Son días extraños en Málaga. El verano clava sus uñas en los goznes de la última hoja arrancada de su calendario implorando al otoño que le deje un ratito más, como esos niños que no quieren salir del agua un domingo a punto de atardecer. El otoño aquí es condescendiente, que esta ciudad es de las últimas en las que suelta sus maletas, pero el verano no se conforma. Son tan extraños que si Vetusta Morla hubiera compuesto Los días raros en uno de estos de octubre, podría opositar a himno oficioso malagueño.

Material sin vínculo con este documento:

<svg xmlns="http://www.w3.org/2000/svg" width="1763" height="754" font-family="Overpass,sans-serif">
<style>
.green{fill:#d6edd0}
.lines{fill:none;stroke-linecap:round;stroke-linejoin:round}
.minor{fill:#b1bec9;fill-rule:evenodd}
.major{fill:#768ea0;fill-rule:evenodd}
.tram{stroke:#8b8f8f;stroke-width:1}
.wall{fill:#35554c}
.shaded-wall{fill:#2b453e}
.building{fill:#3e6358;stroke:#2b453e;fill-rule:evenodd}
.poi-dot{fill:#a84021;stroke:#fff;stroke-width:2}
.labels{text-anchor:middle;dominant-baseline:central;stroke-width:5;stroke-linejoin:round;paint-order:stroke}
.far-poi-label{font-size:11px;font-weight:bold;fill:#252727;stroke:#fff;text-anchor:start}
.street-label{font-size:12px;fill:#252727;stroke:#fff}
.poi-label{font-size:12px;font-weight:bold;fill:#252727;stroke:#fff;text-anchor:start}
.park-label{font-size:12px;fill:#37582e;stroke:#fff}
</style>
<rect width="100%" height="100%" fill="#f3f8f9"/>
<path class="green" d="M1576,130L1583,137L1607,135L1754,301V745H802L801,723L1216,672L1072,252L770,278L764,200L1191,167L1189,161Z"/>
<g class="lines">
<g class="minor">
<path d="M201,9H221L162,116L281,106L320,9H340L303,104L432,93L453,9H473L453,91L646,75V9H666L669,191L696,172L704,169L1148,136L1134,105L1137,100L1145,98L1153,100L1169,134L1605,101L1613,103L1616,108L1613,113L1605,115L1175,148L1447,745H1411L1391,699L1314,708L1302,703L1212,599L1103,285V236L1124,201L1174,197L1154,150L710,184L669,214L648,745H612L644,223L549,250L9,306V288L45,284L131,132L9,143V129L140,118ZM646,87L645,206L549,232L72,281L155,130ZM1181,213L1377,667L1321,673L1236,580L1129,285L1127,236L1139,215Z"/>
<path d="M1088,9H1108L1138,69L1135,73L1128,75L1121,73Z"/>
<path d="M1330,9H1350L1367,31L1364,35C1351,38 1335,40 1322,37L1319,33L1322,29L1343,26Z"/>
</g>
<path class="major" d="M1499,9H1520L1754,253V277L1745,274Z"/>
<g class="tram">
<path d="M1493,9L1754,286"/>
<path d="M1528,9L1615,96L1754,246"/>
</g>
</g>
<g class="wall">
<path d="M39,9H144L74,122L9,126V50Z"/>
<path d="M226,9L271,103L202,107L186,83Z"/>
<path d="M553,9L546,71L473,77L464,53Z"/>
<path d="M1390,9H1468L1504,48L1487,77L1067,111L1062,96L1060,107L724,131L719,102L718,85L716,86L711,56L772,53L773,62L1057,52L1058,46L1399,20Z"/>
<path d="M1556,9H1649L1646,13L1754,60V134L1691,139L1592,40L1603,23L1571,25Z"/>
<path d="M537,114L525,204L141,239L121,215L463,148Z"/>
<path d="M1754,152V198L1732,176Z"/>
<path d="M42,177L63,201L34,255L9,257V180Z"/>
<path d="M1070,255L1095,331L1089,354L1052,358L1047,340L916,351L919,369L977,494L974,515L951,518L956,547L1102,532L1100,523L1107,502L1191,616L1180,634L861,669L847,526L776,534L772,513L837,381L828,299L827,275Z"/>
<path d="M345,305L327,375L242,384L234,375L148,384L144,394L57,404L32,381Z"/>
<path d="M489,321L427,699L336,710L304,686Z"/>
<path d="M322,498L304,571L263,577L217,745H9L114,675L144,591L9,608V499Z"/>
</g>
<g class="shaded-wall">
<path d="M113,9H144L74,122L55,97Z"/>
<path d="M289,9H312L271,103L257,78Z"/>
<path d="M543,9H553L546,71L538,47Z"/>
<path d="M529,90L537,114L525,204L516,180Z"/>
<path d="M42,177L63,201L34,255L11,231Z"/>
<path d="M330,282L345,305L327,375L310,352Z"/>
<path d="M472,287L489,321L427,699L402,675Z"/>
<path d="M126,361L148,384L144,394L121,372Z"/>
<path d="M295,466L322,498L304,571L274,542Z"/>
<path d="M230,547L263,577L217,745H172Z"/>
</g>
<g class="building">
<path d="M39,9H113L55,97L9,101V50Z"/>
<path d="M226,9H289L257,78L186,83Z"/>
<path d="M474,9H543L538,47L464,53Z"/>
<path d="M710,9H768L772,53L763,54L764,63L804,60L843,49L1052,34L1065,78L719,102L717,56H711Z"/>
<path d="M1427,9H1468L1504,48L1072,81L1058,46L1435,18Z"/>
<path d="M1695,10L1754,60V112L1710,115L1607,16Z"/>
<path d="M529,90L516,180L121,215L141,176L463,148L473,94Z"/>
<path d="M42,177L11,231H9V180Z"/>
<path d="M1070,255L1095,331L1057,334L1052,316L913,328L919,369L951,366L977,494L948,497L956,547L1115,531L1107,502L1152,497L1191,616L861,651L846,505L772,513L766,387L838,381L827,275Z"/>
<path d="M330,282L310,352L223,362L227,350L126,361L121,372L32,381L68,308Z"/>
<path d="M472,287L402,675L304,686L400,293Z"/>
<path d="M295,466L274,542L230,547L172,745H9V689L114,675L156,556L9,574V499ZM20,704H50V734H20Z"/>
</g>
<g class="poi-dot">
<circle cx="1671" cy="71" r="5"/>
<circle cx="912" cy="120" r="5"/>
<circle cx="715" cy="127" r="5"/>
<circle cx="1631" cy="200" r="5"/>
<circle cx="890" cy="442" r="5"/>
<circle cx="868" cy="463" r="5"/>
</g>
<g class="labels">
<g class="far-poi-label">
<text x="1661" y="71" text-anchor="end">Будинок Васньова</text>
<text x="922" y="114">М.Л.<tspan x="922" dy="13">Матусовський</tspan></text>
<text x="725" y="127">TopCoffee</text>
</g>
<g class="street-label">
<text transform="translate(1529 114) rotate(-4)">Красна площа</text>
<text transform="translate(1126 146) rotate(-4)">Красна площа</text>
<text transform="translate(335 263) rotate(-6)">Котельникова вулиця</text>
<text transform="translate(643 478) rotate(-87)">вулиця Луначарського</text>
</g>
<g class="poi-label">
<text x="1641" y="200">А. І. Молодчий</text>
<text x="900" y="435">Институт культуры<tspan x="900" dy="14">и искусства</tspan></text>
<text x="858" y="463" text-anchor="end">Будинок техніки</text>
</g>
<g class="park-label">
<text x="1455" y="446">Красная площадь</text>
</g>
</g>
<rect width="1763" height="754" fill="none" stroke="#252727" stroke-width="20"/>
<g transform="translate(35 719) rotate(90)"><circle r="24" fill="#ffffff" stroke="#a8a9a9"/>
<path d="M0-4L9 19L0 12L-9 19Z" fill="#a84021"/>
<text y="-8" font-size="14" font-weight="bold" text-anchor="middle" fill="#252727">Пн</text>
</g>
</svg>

Es una reflexión que me ha acompañado en estas últimas mañanas en las que tanto me ha costado amanecer; se ve que a mí también me queda algo de ese jet lag estival en los bolsillos. Pero nada más pisar la calle lo primero que me abre los ojos es el del sol mirando desde el este con unas pestañas evocadoras y su rímel naranja e ignífero. Y no es de extrañar, pues esta época nos regala unos colores que nada tienen que envidiar a los de Santorini o Masai Mara. Y por si fuera poco, esta semana nos dejó el orgásmico contraste de encontrar la luna llena trasnochando poco antes de las nueve mientras su astro antónimo pintaba una pared del cielo de melocotón.

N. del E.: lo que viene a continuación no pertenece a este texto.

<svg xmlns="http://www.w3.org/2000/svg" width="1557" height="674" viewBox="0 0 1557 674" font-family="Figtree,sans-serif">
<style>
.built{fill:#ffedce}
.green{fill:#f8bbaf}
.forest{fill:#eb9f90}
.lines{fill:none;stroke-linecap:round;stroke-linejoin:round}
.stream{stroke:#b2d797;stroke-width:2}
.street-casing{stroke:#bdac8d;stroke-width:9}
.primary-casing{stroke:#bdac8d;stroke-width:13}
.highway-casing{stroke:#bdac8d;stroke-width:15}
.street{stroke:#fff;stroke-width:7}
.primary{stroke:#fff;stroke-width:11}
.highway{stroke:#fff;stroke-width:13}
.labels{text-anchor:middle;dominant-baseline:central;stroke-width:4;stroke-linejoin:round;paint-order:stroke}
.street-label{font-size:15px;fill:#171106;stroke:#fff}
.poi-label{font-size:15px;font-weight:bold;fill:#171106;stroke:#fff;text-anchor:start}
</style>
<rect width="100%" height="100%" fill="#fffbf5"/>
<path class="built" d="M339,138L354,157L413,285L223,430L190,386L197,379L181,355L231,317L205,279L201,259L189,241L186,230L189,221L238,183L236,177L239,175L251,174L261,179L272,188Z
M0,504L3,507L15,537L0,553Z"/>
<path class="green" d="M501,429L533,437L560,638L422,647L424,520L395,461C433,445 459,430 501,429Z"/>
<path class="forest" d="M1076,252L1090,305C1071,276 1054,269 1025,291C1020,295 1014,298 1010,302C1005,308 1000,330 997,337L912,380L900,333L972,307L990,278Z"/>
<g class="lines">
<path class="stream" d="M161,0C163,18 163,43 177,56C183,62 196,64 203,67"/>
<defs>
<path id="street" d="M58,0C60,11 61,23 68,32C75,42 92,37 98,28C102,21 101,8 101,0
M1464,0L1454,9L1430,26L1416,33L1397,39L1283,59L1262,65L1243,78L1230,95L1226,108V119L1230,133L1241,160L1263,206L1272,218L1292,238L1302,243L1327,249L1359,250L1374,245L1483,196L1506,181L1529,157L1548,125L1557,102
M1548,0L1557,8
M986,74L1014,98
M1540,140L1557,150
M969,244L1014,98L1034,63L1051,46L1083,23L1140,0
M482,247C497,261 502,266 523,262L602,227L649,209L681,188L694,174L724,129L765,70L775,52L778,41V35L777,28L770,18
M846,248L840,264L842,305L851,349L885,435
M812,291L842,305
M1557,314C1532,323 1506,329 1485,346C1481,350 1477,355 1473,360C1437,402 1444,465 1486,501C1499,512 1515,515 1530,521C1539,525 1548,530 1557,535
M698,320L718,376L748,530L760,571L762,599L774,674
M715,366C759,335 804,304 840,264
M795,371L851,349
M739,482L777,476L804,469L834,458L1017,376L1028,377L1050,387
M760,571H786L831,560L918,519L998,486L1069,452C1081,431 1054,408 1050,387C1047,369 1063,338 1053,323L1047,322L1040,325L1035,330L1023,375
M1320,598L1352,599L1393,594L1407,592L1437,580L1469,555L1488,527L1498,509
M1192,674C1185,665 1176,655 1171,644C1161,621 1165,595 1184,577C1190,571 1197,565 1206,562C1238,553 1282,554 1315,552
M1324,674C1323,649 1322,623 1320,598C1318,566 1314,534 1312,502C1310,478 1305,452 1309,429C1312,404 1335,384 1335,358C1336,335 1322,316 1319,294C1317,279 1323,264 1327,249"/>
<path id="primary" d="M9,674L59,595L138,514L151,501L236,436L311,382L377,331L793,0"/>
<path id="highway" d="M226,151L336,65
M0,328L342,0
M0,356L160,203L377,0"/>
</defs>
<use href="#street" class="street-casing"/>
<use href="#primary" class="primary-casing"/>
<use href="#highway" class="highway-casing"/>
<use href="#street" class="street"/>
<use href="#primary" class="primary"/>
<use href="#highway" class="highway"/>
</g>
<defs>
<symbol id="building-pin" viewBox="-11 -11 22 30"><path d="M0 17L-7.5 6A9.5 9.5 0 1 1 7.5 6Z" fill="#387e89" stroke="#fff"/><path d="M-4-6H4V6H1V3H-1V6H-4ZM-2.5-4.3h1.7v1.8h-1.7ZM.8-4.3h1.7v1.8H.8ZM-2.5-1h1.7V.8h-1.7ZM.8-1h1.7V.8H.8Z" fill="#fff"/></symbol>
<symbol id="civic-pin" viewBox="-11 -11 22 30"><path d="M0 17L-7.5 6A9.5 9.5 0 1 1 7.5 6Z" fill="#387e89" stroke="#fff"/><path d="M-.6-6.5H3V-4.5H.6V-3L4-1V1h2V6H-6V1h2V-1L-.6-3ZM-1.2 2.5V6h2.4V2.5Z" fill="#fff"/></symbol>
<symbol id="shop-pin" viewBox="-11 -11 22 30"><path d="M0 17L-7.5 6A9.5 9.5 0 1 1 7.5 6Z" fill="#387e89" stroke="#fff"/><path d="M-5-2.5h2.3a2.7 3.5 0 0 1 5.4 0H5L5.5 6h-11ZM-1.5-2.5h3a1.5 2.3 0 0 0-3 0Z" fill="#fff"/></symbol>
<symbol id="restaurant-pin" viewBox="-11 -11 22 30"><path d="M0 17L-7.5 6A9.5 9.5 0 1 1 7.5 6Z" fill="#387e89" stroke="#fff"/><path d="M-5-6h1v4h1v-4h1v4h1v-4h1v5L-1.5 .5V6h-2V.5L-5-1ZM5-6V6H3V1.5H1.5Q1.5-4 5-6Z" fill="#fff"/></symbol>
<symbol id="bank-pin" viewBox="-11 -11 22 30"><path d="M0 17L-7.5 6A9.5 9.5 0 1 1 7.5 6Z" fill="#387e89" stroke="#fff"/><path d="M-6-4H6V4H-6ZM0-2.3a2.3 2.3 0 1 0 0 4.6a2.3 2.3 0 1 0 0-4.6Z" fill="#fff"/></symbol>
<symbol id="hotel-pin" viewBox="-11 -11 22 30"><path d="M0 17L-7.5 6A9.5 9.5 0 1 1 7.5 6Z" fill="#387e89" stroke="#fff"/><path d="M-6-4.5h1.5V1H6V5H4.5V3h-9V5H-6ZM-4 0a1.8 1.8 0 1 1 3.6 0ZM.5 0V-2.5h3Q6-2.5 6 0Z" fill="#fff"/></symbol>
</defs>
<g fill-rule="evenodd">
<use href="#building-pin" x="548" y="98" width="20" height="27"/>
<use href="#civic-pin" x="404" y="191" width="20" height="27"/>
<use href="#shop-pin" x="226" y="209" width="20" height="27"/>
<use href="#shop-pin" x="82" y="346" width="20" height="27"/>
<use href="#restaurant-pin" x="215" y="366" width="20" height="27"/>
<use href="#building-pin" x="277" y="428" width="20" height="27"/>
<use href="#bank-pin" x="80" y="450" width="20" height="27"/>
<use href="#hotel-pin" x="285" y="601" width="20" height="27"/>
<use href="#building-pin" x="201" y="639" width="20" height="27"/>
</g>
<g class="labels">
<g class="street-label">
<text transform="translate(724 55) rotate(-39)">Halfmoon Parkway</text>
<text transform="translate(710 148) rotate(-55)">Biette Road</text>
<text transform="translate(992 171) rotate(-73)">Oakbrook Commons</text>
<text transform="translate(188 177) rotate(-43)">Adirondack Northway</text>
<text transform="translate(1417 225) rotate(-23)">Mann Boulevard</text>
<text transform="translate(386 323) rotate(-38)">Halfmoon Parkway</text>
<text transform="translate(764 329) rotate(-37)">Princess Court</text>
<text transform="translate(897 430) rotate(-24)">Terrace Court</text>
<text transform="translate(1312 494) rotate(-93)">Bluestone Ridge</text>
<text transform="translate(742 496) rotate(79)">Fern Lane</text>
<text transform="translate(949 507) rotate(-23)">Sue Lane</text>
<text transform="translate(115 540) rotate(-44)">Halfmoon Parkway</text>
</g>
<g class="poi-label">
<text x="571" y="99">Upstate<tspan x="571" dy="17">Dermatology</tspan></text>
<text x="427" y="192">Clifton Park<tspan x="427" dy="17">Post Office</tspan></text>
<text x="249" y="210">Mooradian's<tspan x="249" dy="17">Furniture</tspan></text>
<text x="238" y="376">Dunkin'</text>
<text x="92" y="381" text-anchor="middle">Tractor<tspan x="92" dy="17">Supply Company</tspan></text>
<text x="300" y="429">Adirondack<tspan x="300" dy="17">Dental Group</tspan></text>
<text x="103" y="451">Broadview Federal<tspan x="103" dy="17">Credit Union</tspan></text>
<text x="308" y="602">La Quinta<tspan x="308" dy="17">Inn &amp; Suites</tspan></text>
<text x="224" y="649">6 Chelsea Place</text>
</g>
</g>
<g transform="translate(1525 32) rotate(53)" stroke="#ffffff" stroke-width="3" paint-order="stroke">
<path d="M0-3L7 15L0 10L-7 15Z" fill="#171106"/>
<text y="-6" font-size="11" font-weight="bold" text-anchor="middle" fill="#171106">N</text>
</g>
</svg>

Suena a contradicción, y lo es. Pero en esta bendita tierra estamos hechos de ellas. O más bien de contraadicciones, porque parece que nos gusta vivir con ellas. Así que corremos a sacar la ropa de invierno para ponérnosla en primera línea de playa comiendo las últimas sardinas de la fiesta. Y mientras en una plaza detenemos a dos yihadistas, en una calle paralela, horas después, una procesión vuelve a la calle para preparar la Magna. Con los mejores índices de casos de coronavirus en tiempo, el personal sanitario protesta porque no hay personal. Ya se diseminan estratégicamente los puestos de castañas por los barrios, pero alguna heladería puntera retrasa su apoteósico cierre a noviembre. Políticos y gerifaltes se halagan pensando en que un Hermitage puede poner la guinda al circuito urbano; jóvenes que se han sentido encarcelados en la pandemia se frotan las manos retomando botellones en plazas señeras. Algún terralito despistado se cuela entre alguna mañana brumosa, a la espera de que esos 2-3 días torrenciales de lluvia en noviembre hagan de violentos teloneros para un invierno que, un año más, se sentará en la silla de nuestro otoño de usar y tirar.

Y así, otra vez, nos toca movernos en este escenario para jugar (pero sin calamar, o acaso espetado) a estas contradicciones. A estas contraadicciones que no están contraindicadas, o quizá indicadas contra los síndromes posvacacionales, otoños indecisos y climaterios del invierno de esta inefable Málaga.